*Text passage*
The following code is our parser. The primary execution of the block is initiated by the parse_all_files() method. The parser first looks to see if the files have been parsed and stored locally, if not, then it will begin parsing.

The parser stores the data in our Document, Sentence, Entity, and Pair objects.

In [4]:
#!/usr/bin/python3
from xml_classes import *
import xml.etree.ElementTree as ET
from os.path import abspath, join, isdir, exists
from os import listdir, makedirs
import sys
import pickle

# Each dictionary contains name of dictionary and data, which is paths of all files in specified directory
train_path = abspath("data/train/DrugBank")
drug_bank_train = {'name': 'drug_bank_train', 'data': [join(train_path, f) for f in listdir(train_path)]}

train_path = abspath("data/train/MedLine")
medline_train =   {'name':'medline_train', 'data': [join(train_path, f) for f in listdir(train_path)]}

# Test for DDI extraction task

test_path = abspath("data/test/Test_DDI_Extraction_task/DrugBank")
drug_bank_ddi_test = {'name': 'drug_bank_ddi_test', 'data': [join(test_path, f) for f in listdir(test_path)]}
test_path = abspath("data/test/Test_DDI_Extraction_task/MedLine")
medline_ddi_test =   {'name': 'medline_ddi_test', 'data': [join(test_path, f) for f in listdir(test_path)]}

# Test for DrugNER task
test_path = abspath("data/test/Test_DrugNER_task/DrugBank")
drug_bank_ner_test = {'name': 'drug_bank_ner_test', 'data': [join(test_path, f) for f in listdir(test_path)]}
test_path = abspath("data/test/Test_DrugNER_task/MedLine")
medline_ner_test =   {'name': 'medline_ner_test', 'data': [join(test_path, f) for f in listdir(test_path)]}

class Parser:
    def set_path(self, xml_path):
        self.path = xml_path

    def parse_xml(self):
        tree = ET.parse(self.path)
        root = tree.getroot()
        document = Document(root.attrib['id'])

*Goals*
[A] Repeat the passage on the XML parser between "# Test for DrugNER" and "root = tree.getroot()", inclusive.
[B] Write the next part of the XML parser code, picking up after its last line.

*Rows*

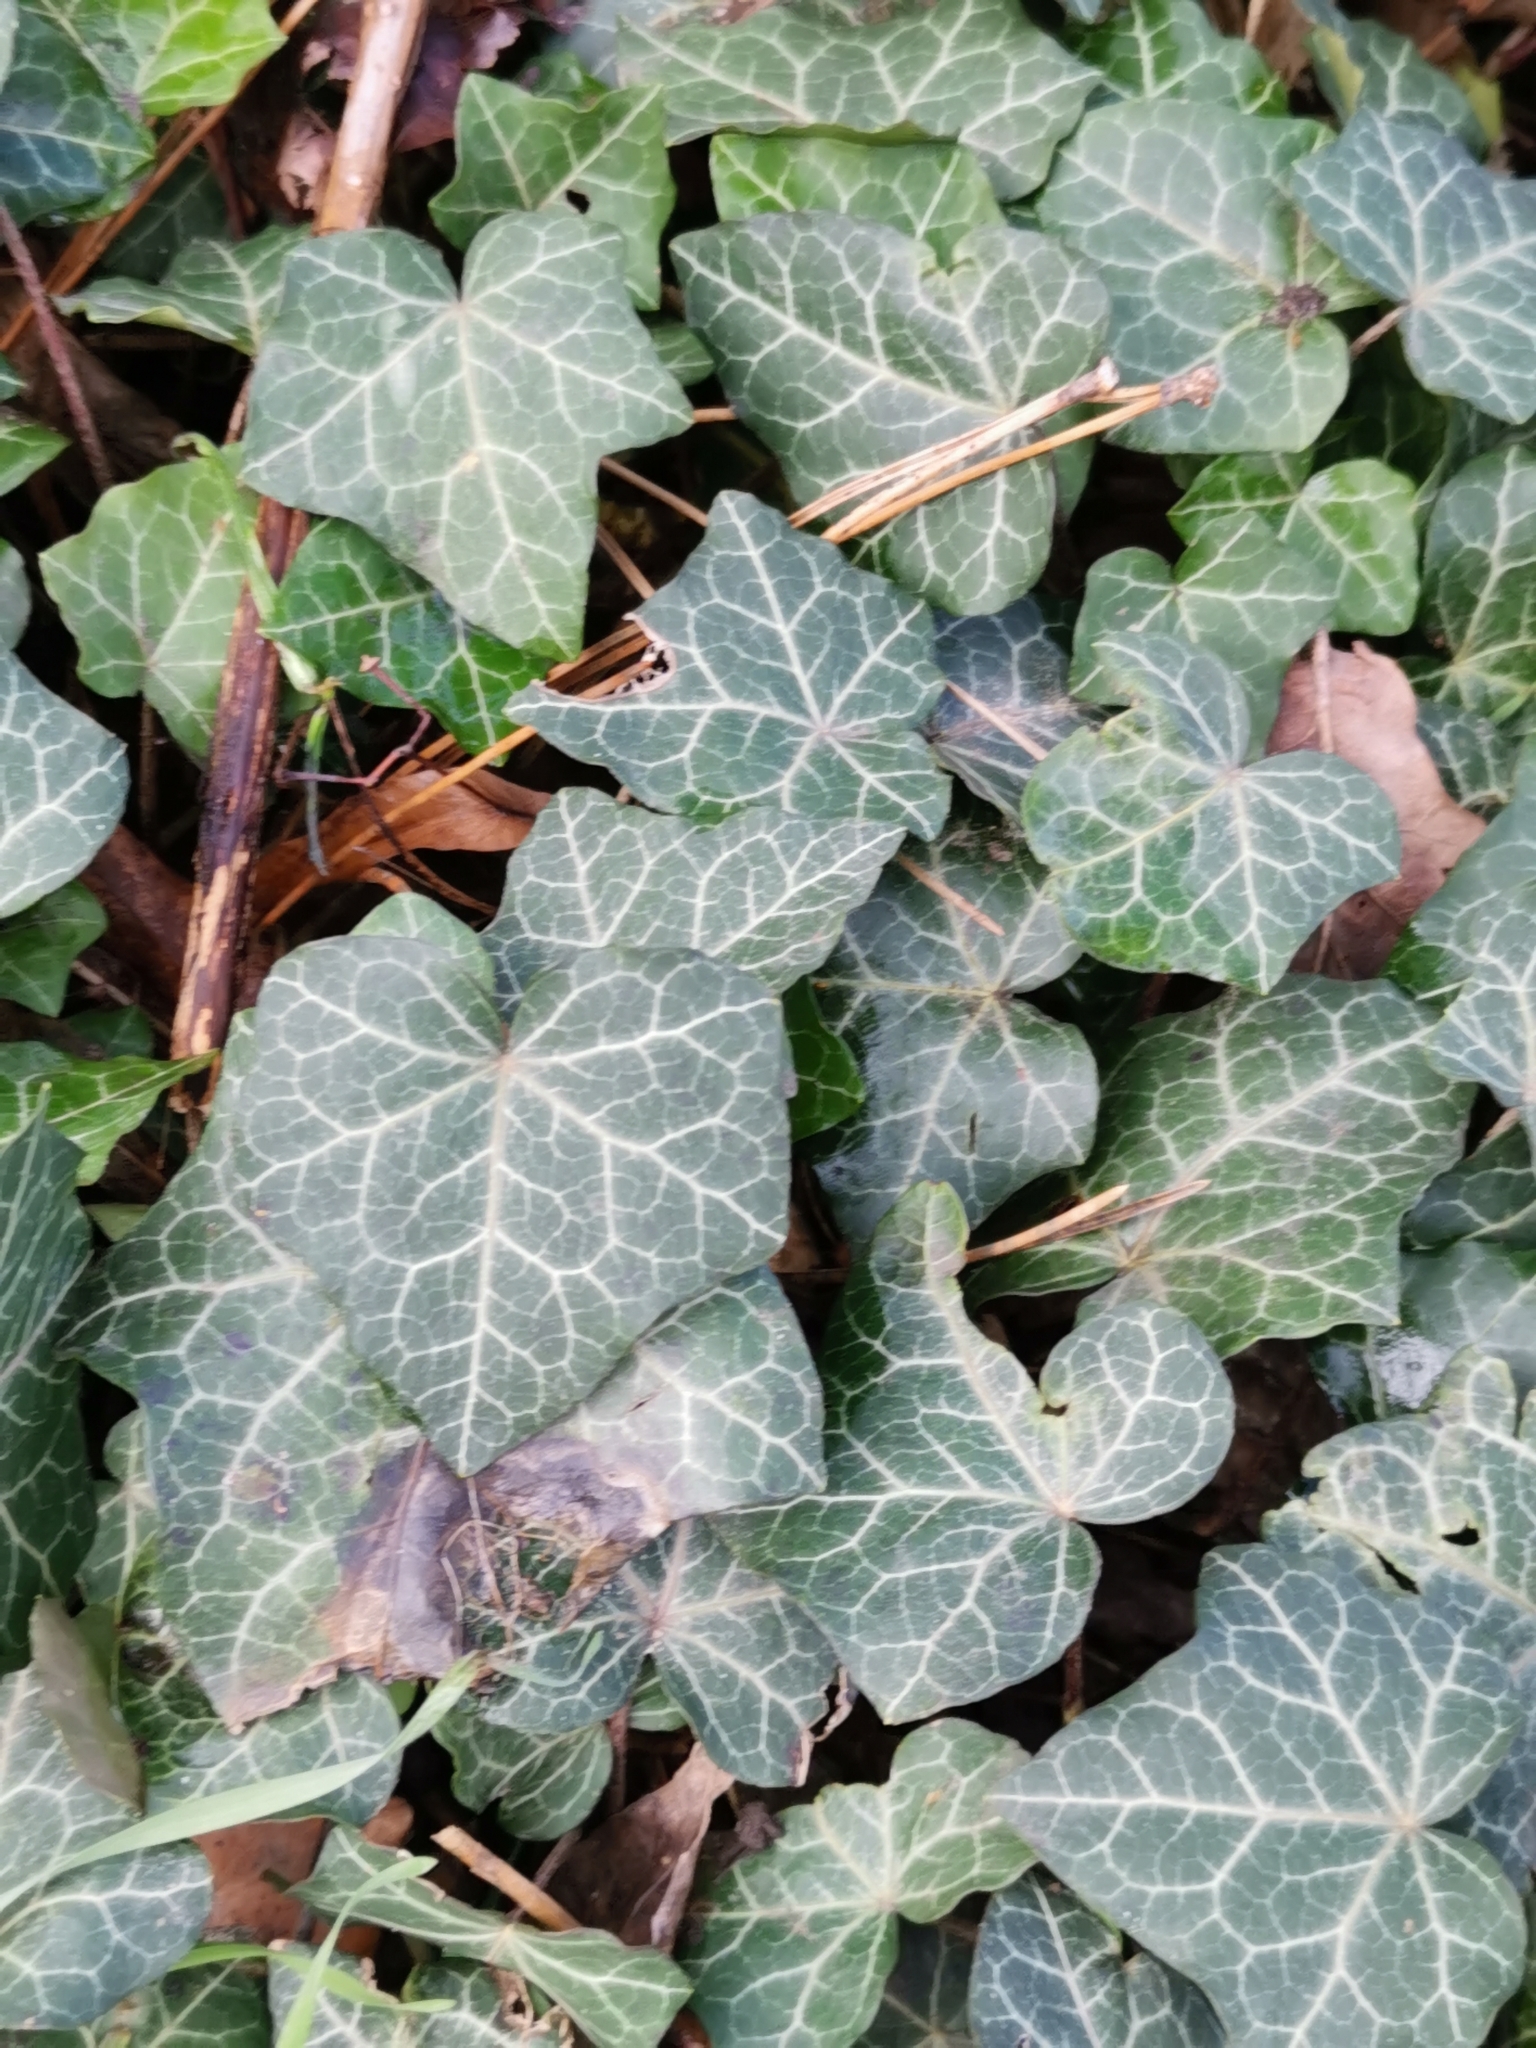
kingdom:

==

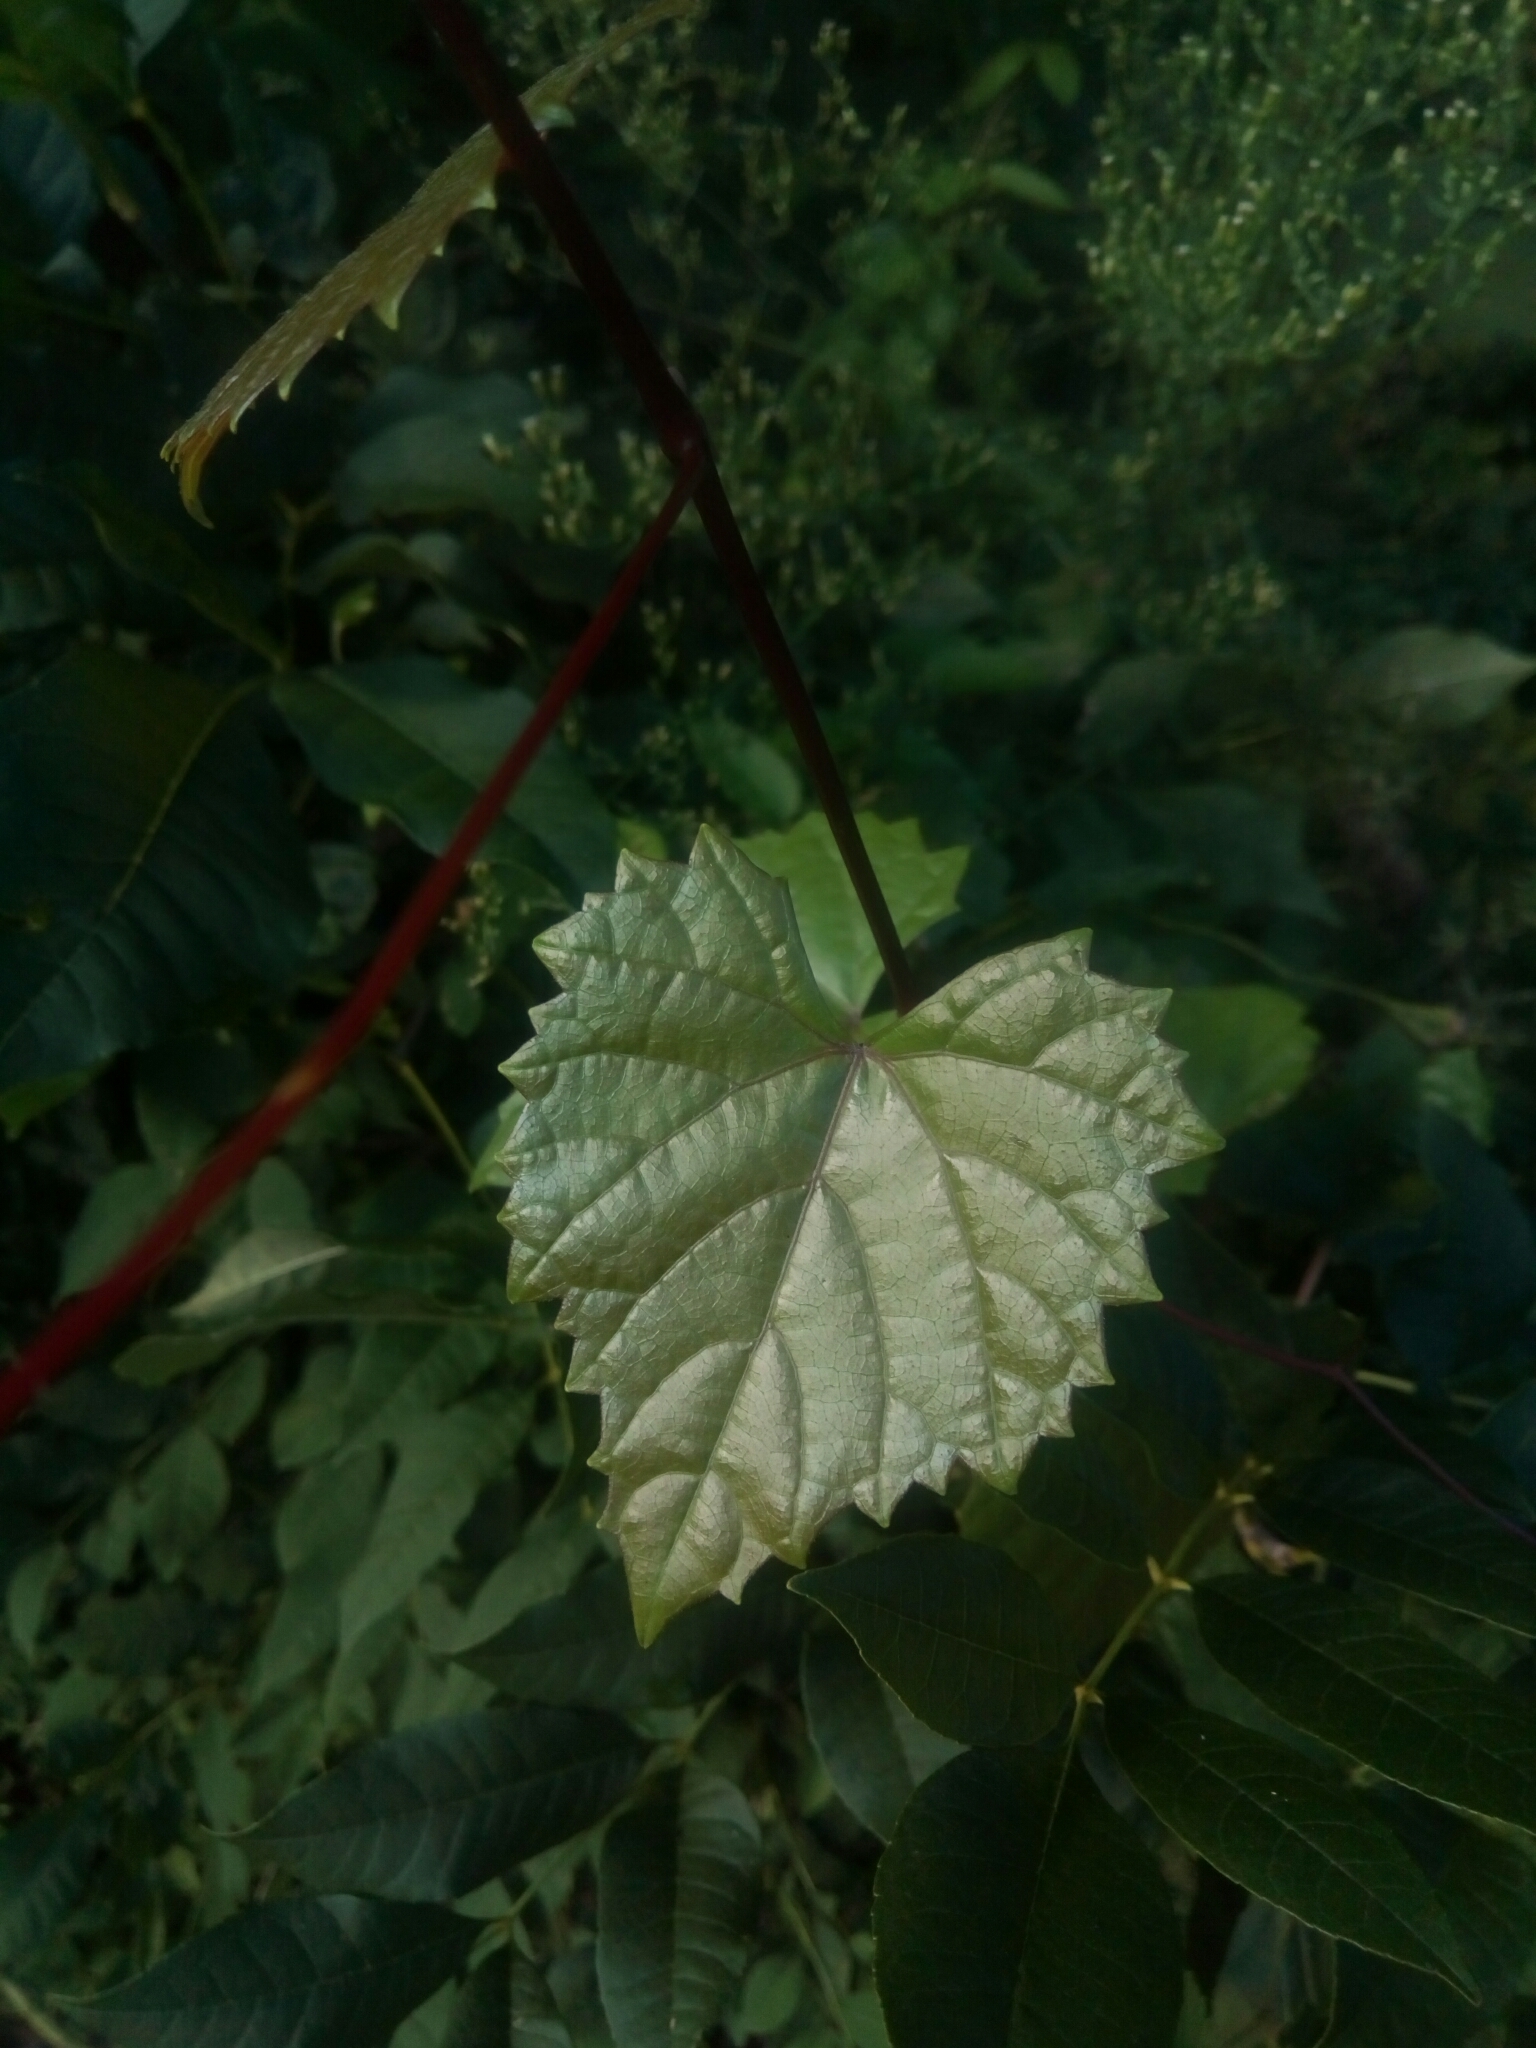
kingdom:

--

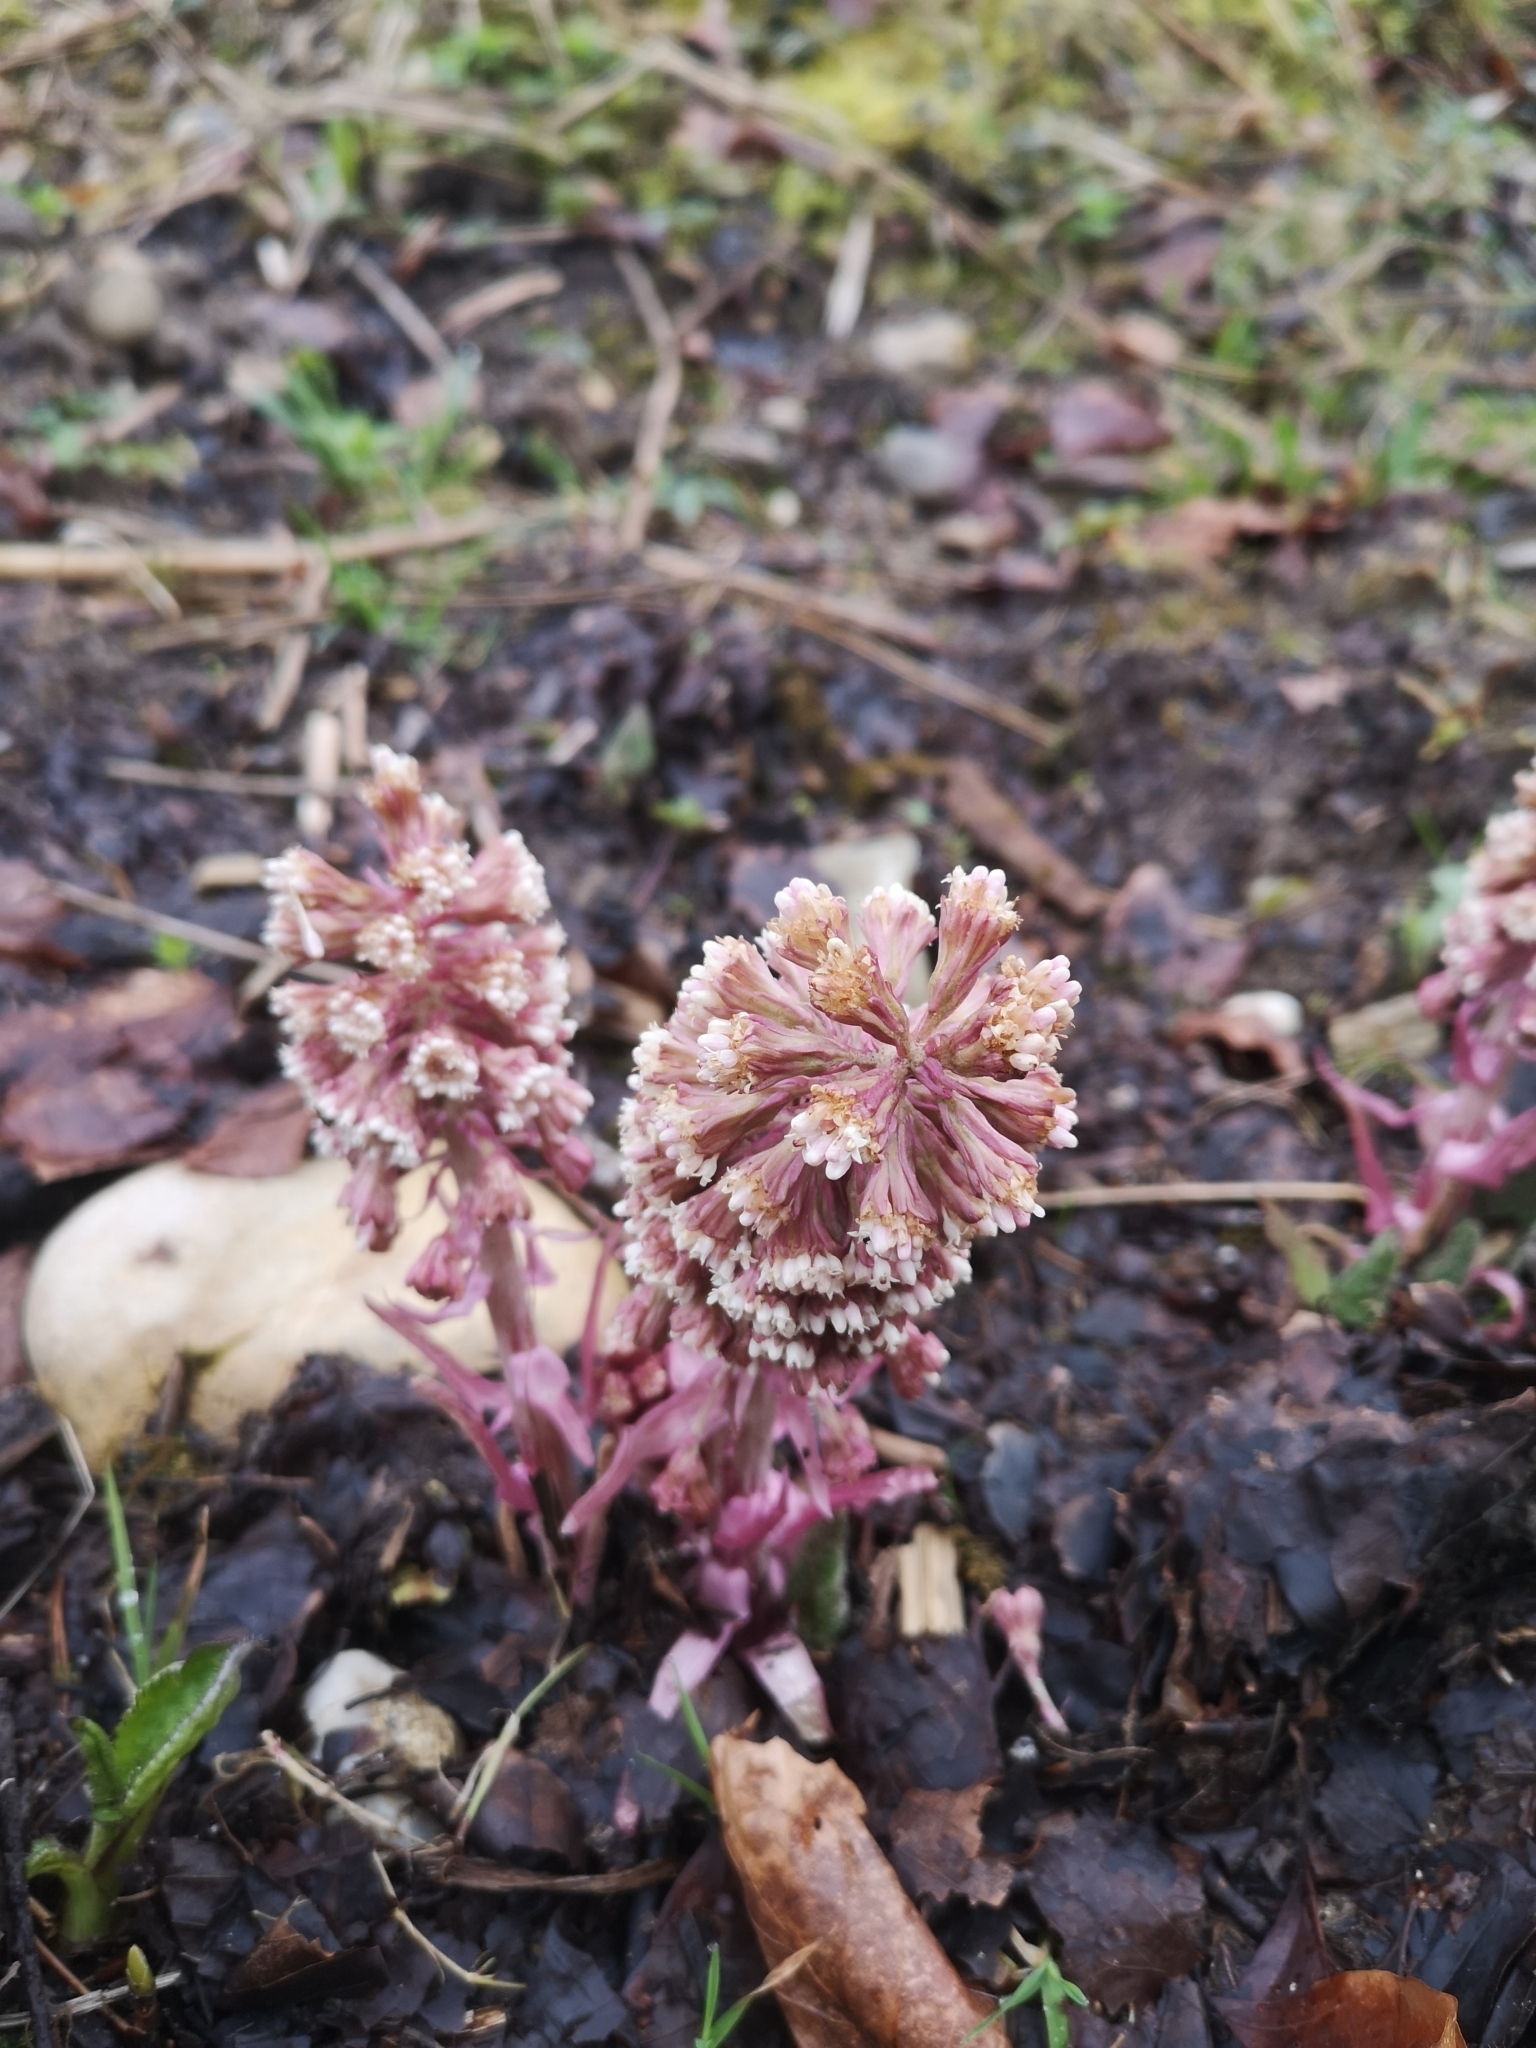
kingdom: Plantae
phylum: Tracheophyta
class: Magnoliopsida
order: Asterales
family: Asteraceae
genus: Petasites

*Answers for the tasks*
[A]
# Test for DrugNER task
test_path = abspath("data/test/Test_DrugNER_task/DrugBank")
drug_bank_ner_test = {'name': 'drug_bank_ner_test', 'data': [join(test_path, f) for f in listdir(test_path)]}
test_path = abspath("data/test/Test_DrugNER_task/MedLine")
medline_ner_test =   {'name': 'medline_ner_test', 'data': [join(test_path, f) for f in listdir(test_path)]}

class Parser:
    def set_path(self, xml_path):
        self.path = xml_path

    def parse_xml(self):
        tree = ET.parse(self.path)
        root = tree.getroot()

[B]
        for child in root:
            if child.tag == "sentence":
                sentence = Sentence(child.attrib['id'], child.attrib['text'])
                if len(sentence.text) < 2:
                    continue
                for second_child in child:
                    attr = second_child.attrib
                    if second_child.tag == "entity":
                        entity = Entity(attr['id'], attr['charOffset'], attr['type'], attr['text'])
                        sentence.add_entity(entity)
                    elif second_child.tag == "pair":
                        ddi = False
                        if attr['ddi'] == "true":
                            ddi = True

                        pair = Pair(attr['id'],attr['e1'],attr['e2'], ddi)
                        if pair.ddi and 'type' in attr:
                            pair.set_type(attr['type'])

                        sentence.add_pair(pair)

                document.add_sentence(sentence)
        return document

    def parse_save_xml_dict(self, xml_dict):
        parsed_docs = []
        for doc in xml_dict['data']:
            print("Parsing: "+doc)
            self.set_path(doc)
            d = self.parse_xml()
            parsed_docs.append(d)

        dir_path = abspath("data/pickle")
        if not isdir(dir_path):
            makedirs(dir_path)

        pickle_name = xml_dict['name']+".pkl"
        with open(join(dir_path, pickle_name),"wb") as f:
            pickle.dump(parsed_docs, f)
            print("Saved parsed documents from " + pickle_name + " into pickle!\n")

def parse_all_files():
    parser = Parser()
    if not exists("data/pickle/"+drug_bank_train['name']+".pkl"):
        parser.parse_save_xml_dict(drug_bank_train)
    if not exists("data/pickle/"+medline_train['name']+".pkl"):
        parser.parse_save_xml_dict(medline_train)
    if not exists("data/pickle/"+drug_bank_ddi_test['name']+".pkl"):
        parser.parse_save_xml_dict(drug_bank_ddi_test)
    if not exists("data/pickle/"+medline_ddi_test['name']+".pkl"):
        parser.parse_save_xml_dict(medline_ddi_test)
    if not exists("data/pickle/"+drug_bank_ner_test['name']+".pkl"):
        parser.parse_save_xml_dict(drug_bank_ner_test)
    if not exists("data/pickle/"+medline_ner_test['name']+".pkl"):
        parser.parse_save_xml_dict(medline_ner_test)

def main():
    parse_all_files()

if __name__ == "__main__":
    main()